● **Supplied information**
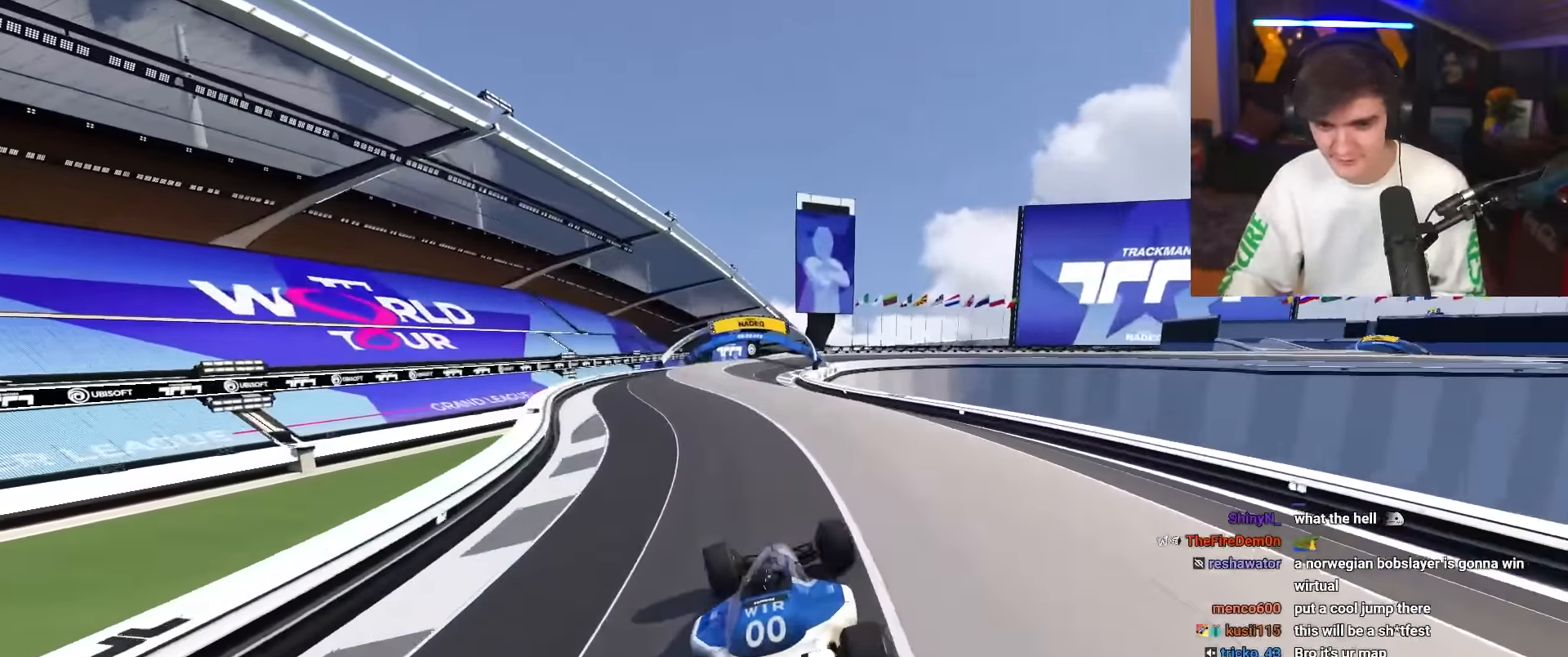
{"keys": ["right", "up"], "events": [[100, "left", "down"], [333, "left", "up"], [383, "right", "down"]]}
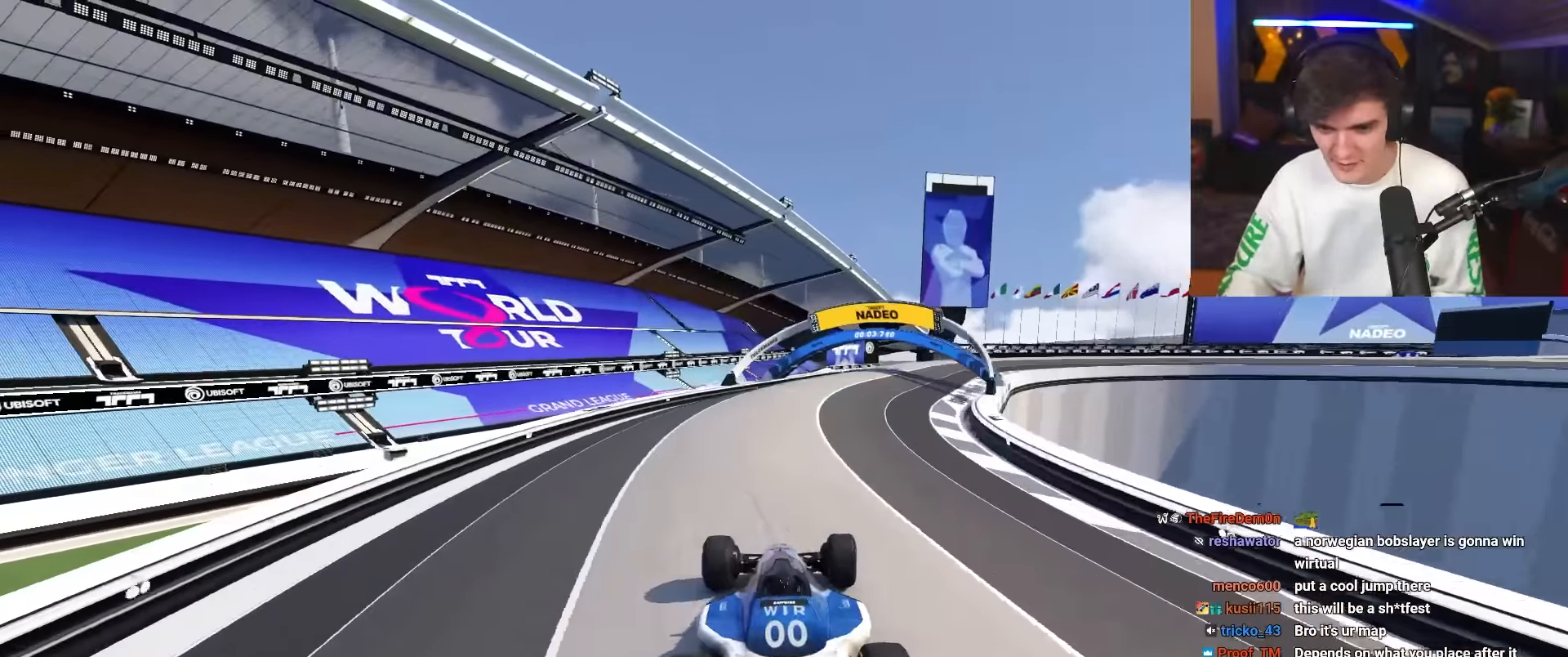
{"keys": ["up"], "events": [[300, "right", "up"]]}
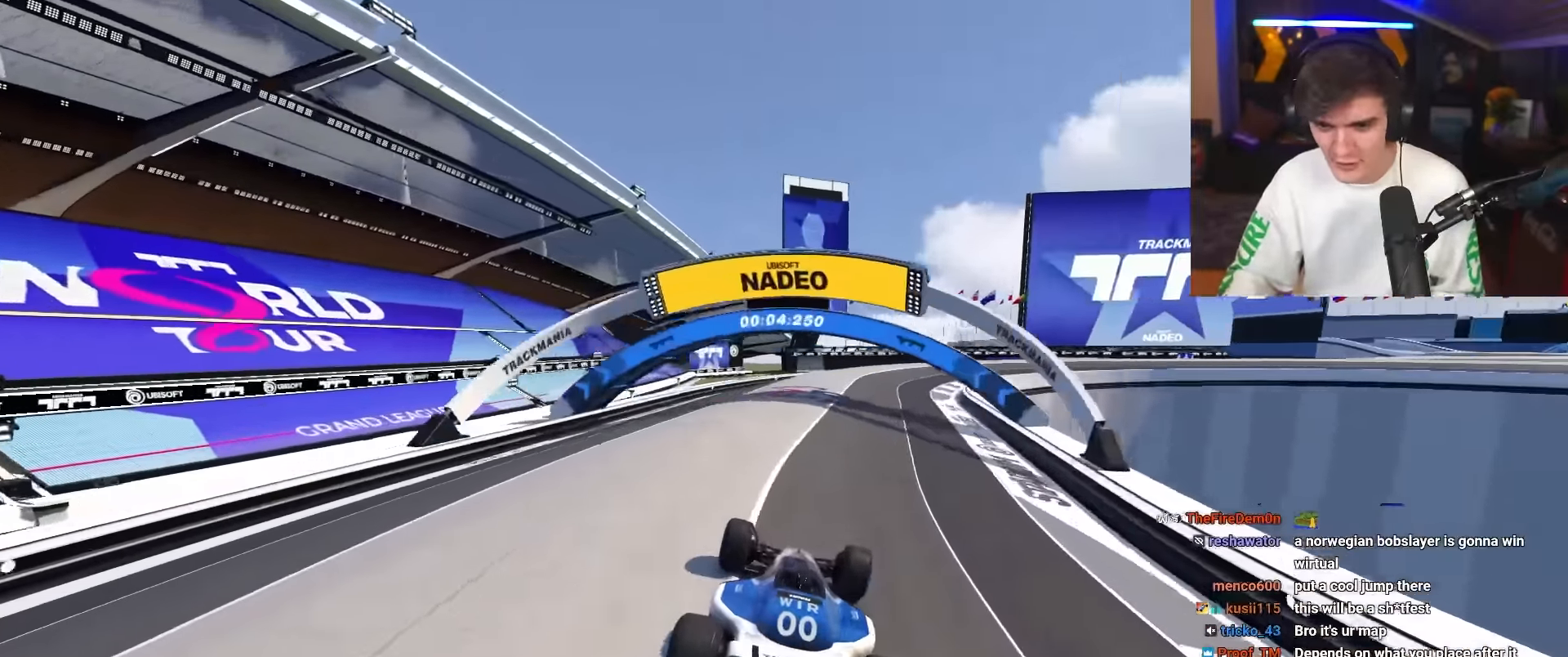
{"keys": ["right", "up"], "events": [[83, "right", "down"], [216, "right", "up"], [266, "right", "down"]]}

● **What you are asked to do**
All of the listing above must be output exactly, except for its pictures.

● **Answer section**
{"keys": ["right", "up"], "events": [[100, "left", "down"], [333, "left", "up"], [383, "right", "down"]]}
{"keys": ["up"], "events": [[300, "right", "up"]]}
{"keys": ["right", "up"], "events": [[83, "right", "down"], [216, "right", "up"], [266, "right", "down"]]}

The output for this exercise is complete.